### DIRECTIONS FOR THIS TASK
Only the text of the records belongs in the answer; the pictures must be dropped.

(Dataset excerpts)
^^^^^^^^^^^^^^^^

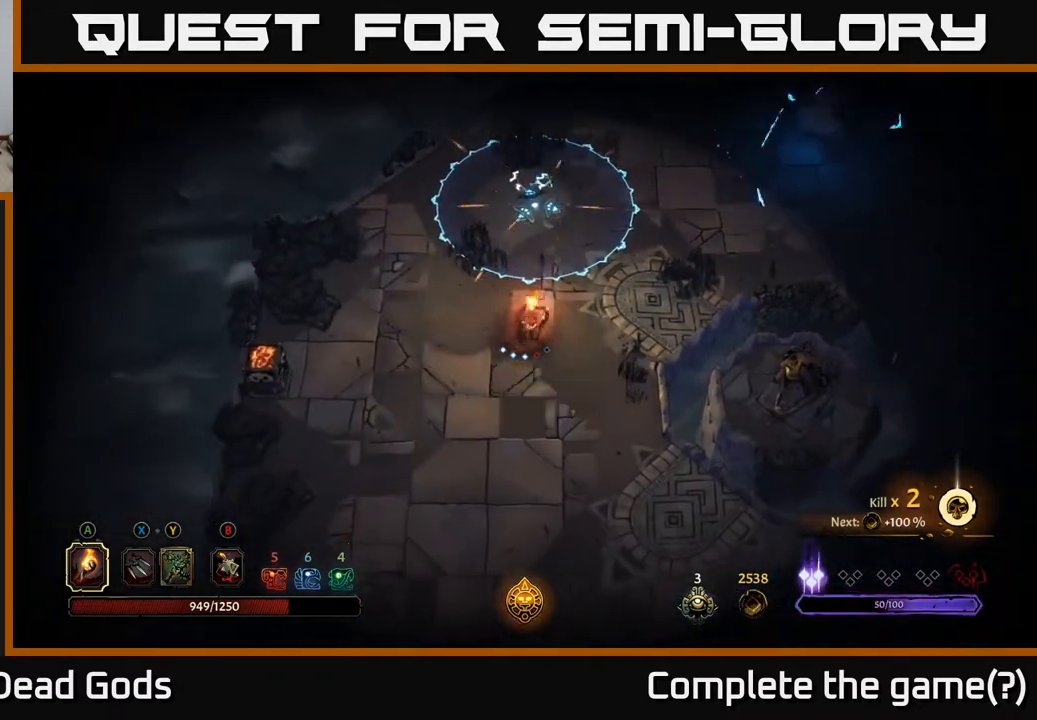
{"buttons": [], "left_stick": "right", "right_stick": "center", "events": [[67, "left_stick", "right"]]}
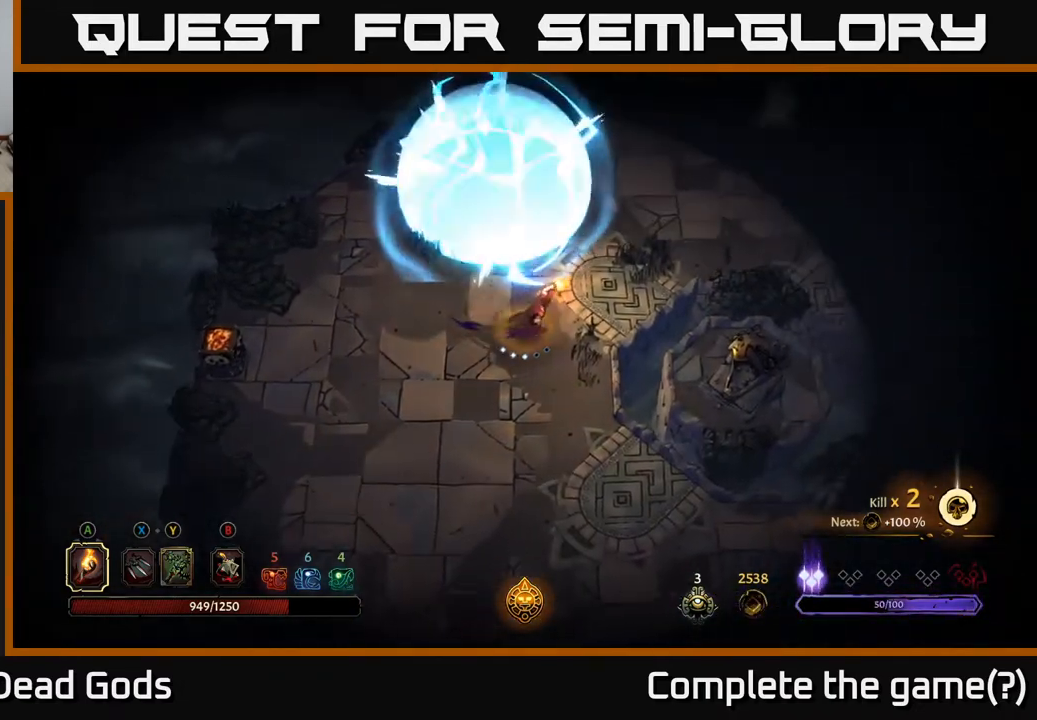
{"buttons": [], "left_stick": "up-right", "right_stick": "center", "events": [[17, "left_stick", "up-right"]]}
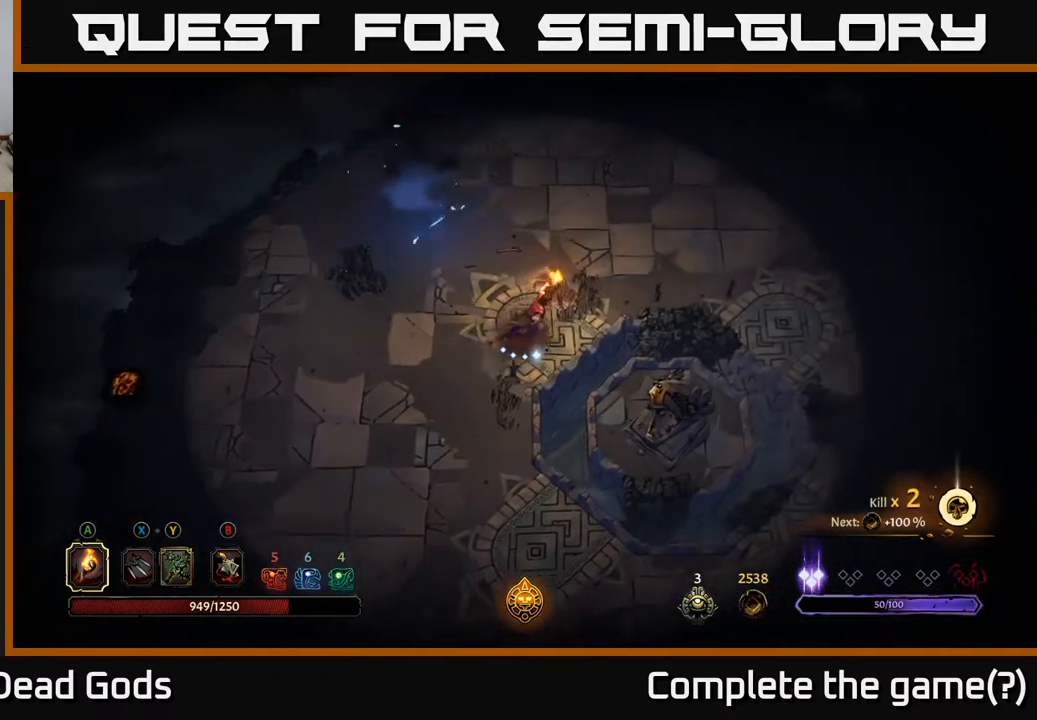
{"buttons": [], "left_stick": "right", "right_stick": "center", "events": [[183, "left_stick", "right"]]}
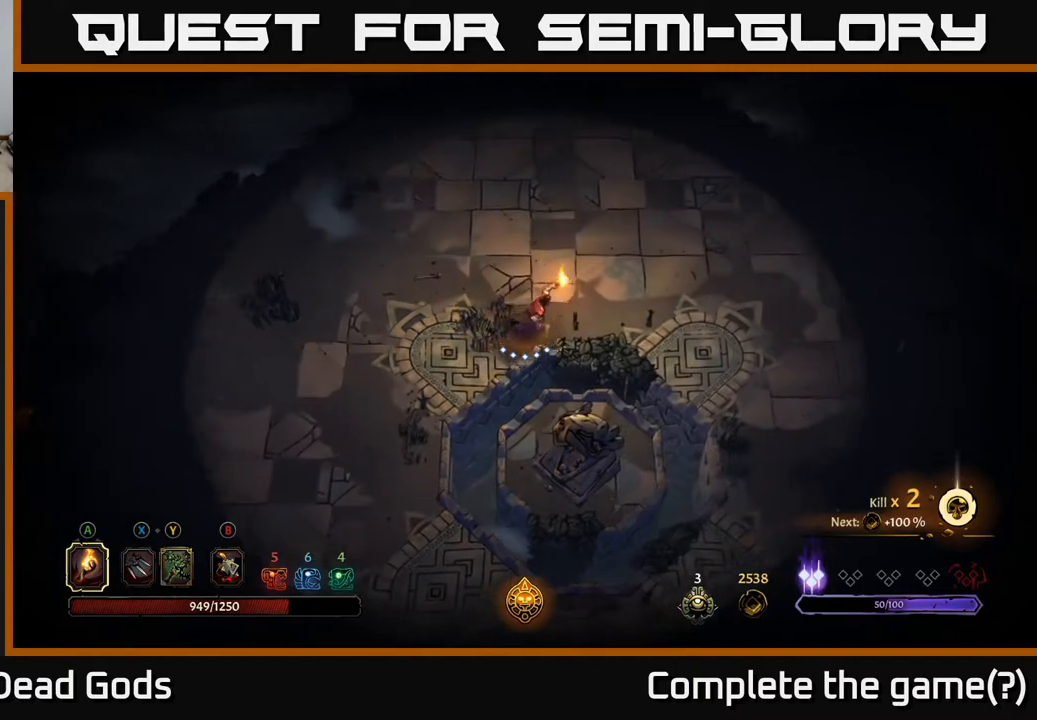
{"buttons": [], "left_stick": "right", "right_stick": "center", "events": []}
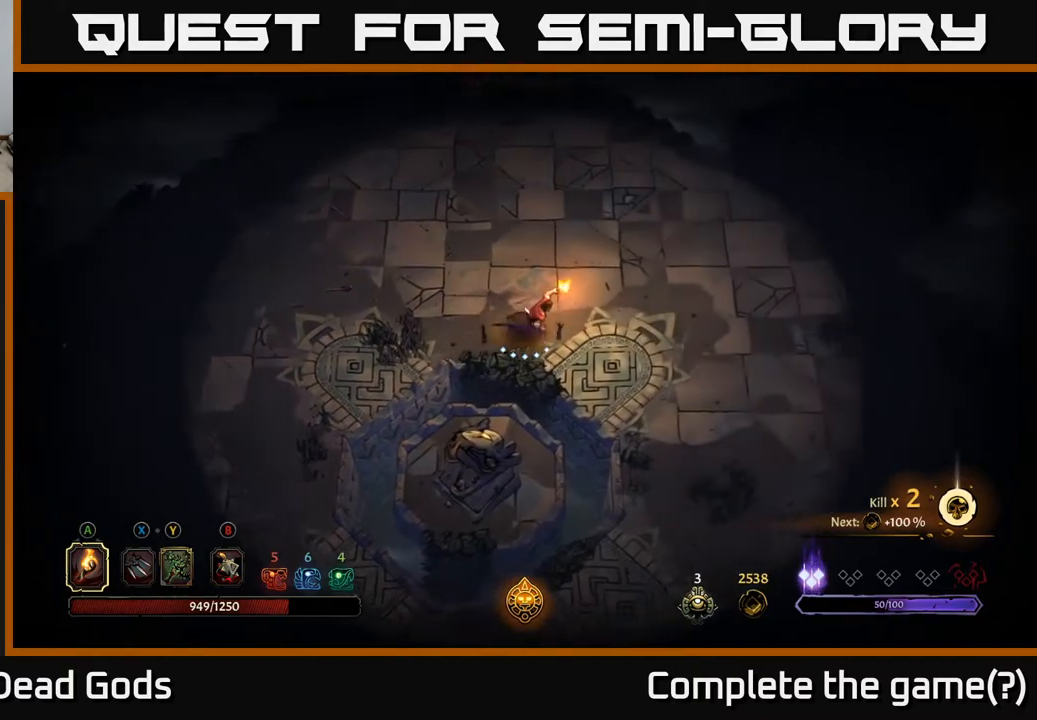
{"buttons": [], "left_stick": "right", "right_stick": "center", "events": []}
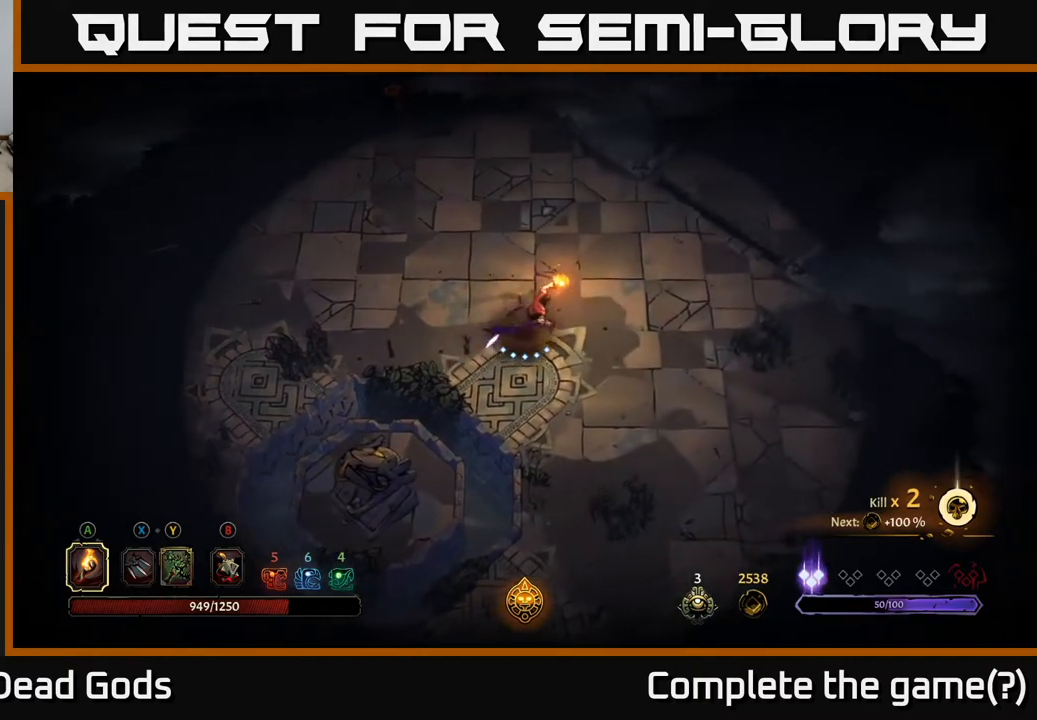
{"buttons": [], "left_stick": "right", "right_stick": "center", "events": []}
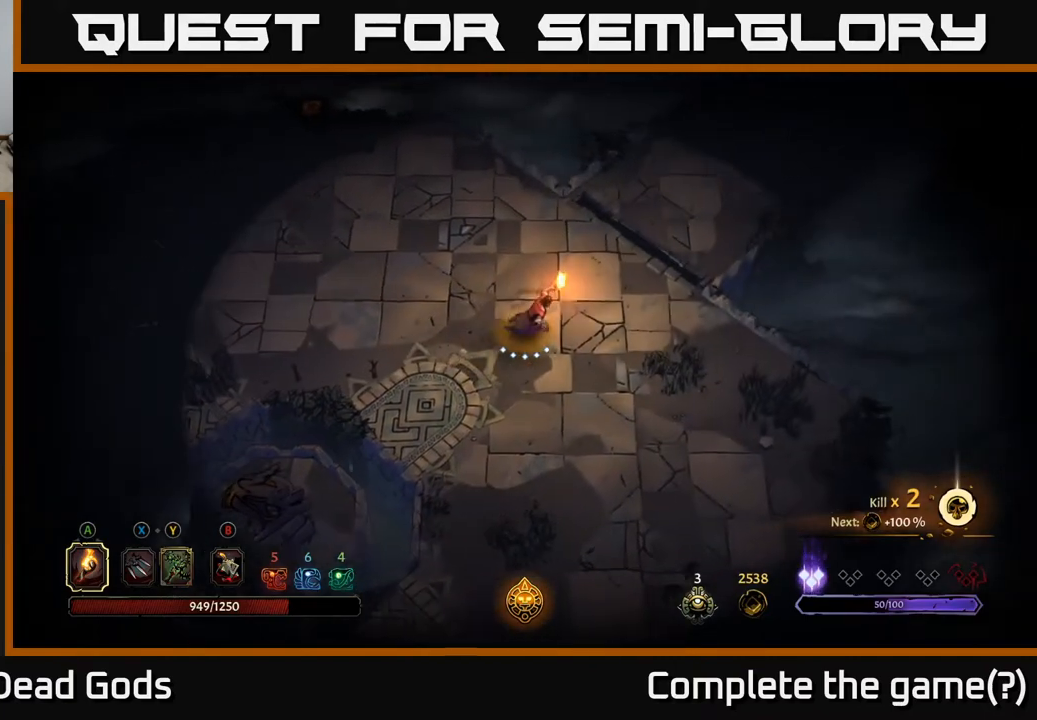
{"buttons": [], "left_stick": "up-right", "right_stick": "center", "events": [[133, "left_stick", "up-right"]]}
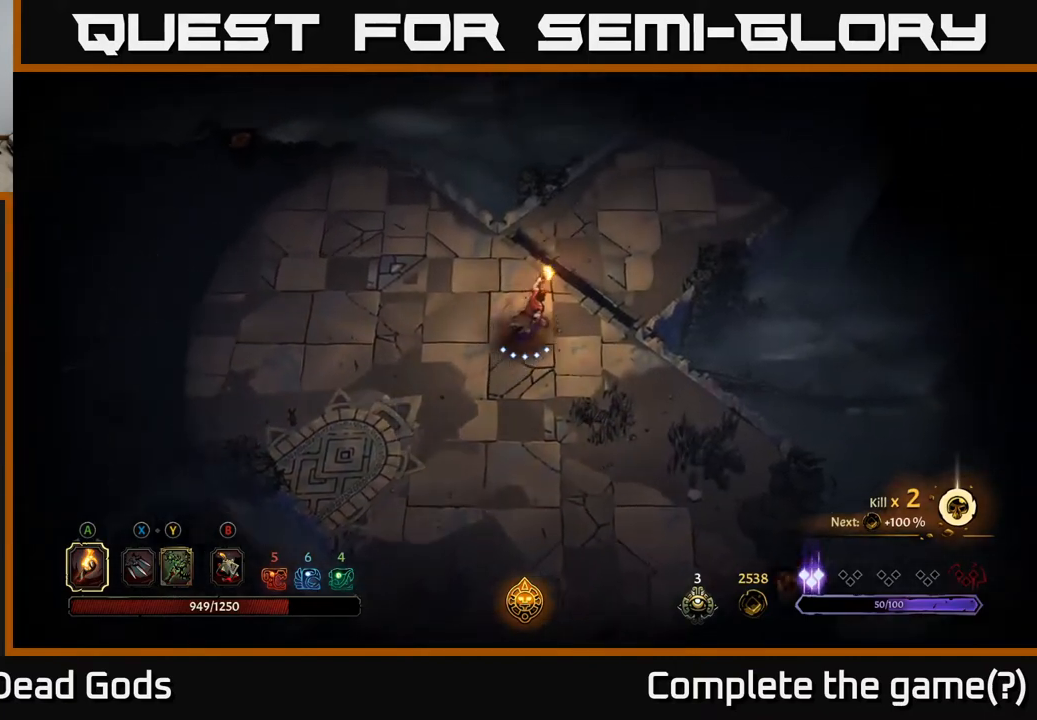
{"buttons": [], "left_stick": "up-right", "right_stick": "center", "events": []}
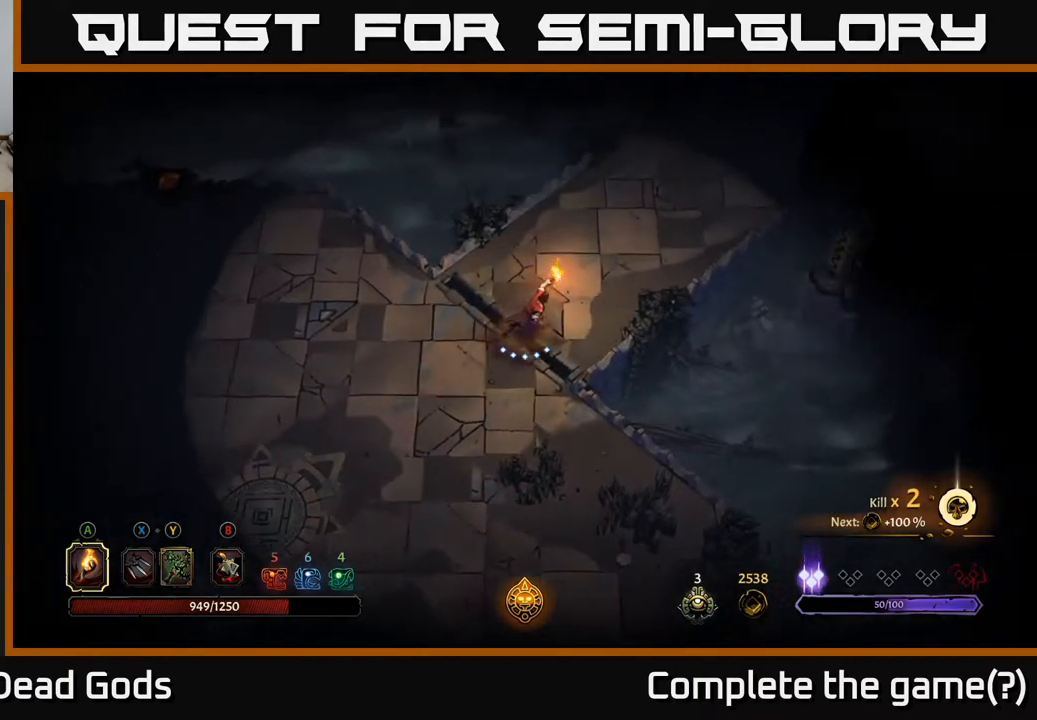
{"buttons": [], "left_stick": "up-right", "right_stick": "center", "events": []}
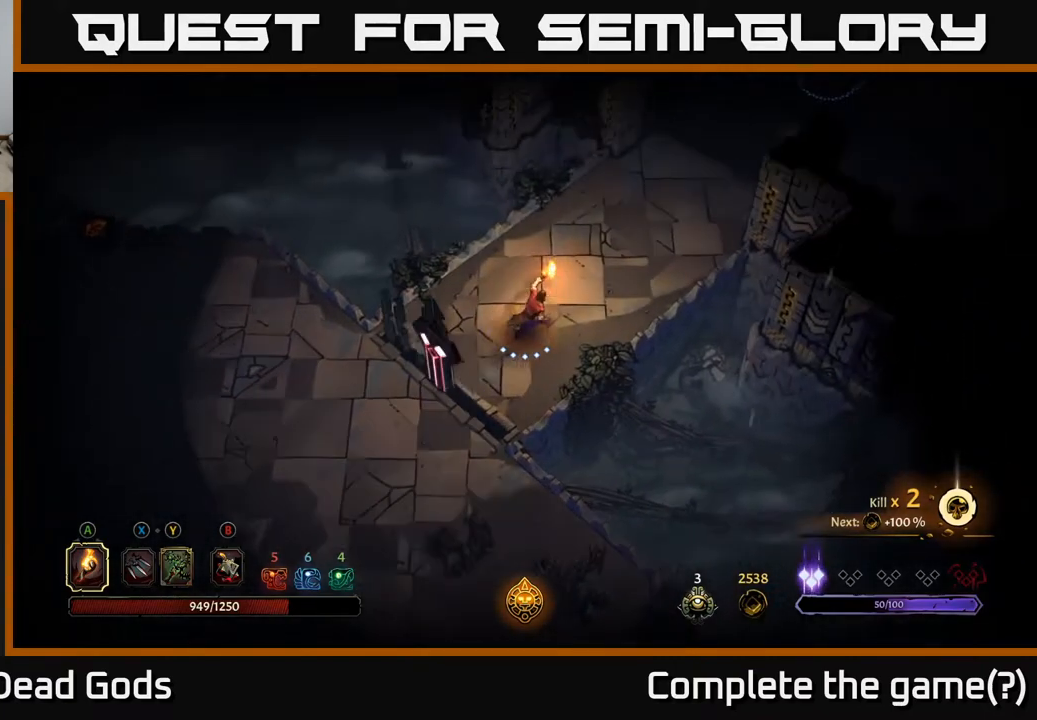
{"buttons": [], "left_stick": "up-right", "right_stick": "center", "events": []}
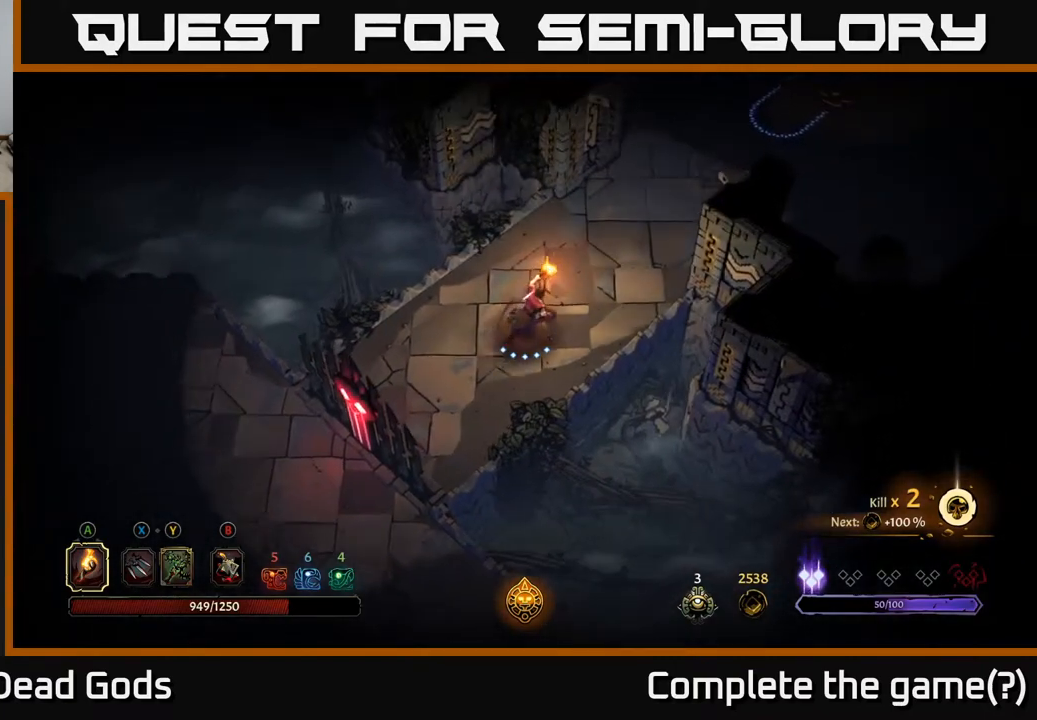
{"buttons": [], "left_stick": "up-right", "right_stick": "center", "events": []}
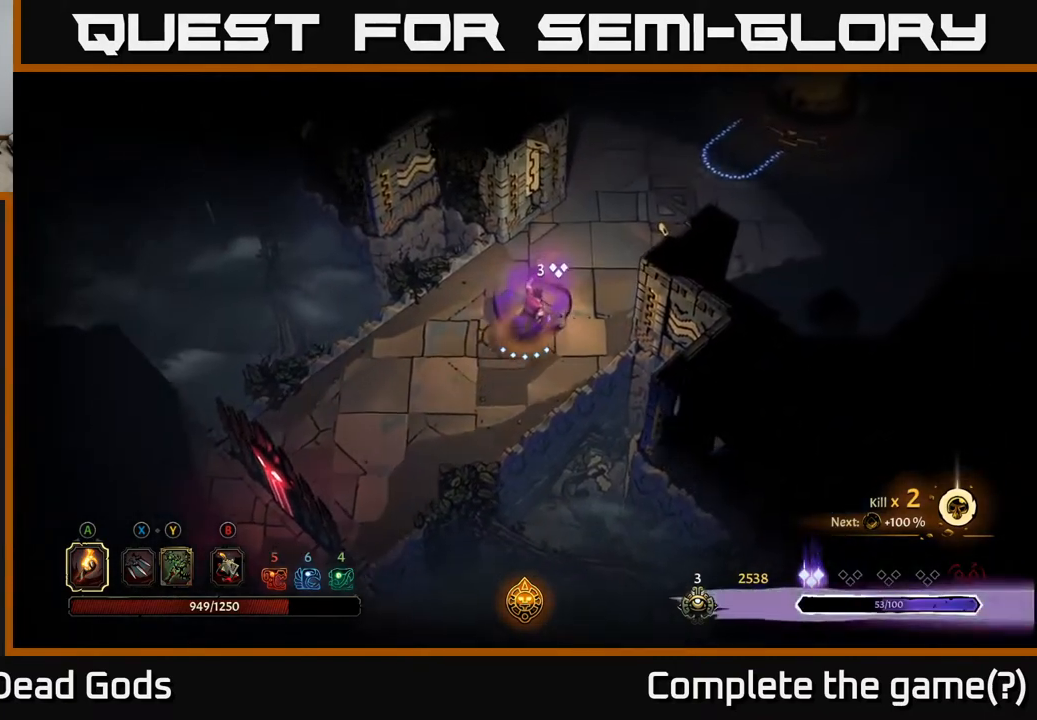
{"buttons": [], "left_stick": "up-right", "right_stick": "center", "events": []}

^^^^^^^^^^^^^^^^

### TASK RESPONSE
{"buttons": [], "left_stick": "right", "right_stick": "center", "events": [[67, "left_stick", "right"]]}
{"buttons": [], "left_stick": "up-right", "right_stick": "center", "events": [[17, "left_stick", "up-right"]]}
{"buttons": [], "left_stick": "right", "right_stick": "center", "events": [[183, "left_stick", "right"]]}
{"buttons": [], "left_stick": "right", "right_stick": "center", "events": []}
{"buttons": [], "left_stick": "right", "right_stick": "center", "events": []}
{"buttons": [], "left_stick": "right", "right_stick": "center", "events": []}
{"buttons": [], "left_stick": "up-right", "right_stick": "center", "events": [[133, "left_stick", "up-right"]]}
{"buttons": [], "left_stick": "up-right", "right_stick": "center", "events": []}
{"buttons": [], "left_stick": "up-right", "right_stick": "center", "events": []}
{"buttons": [], "left_stick": "up-right", "right_stick": "center", "events": []}
{"buttons": [], "left_stick": "up-right", "right_stick": "center", "events": []}
{"buttons": [], "left_stick": "up-right", "right_stick": "center", "events": []}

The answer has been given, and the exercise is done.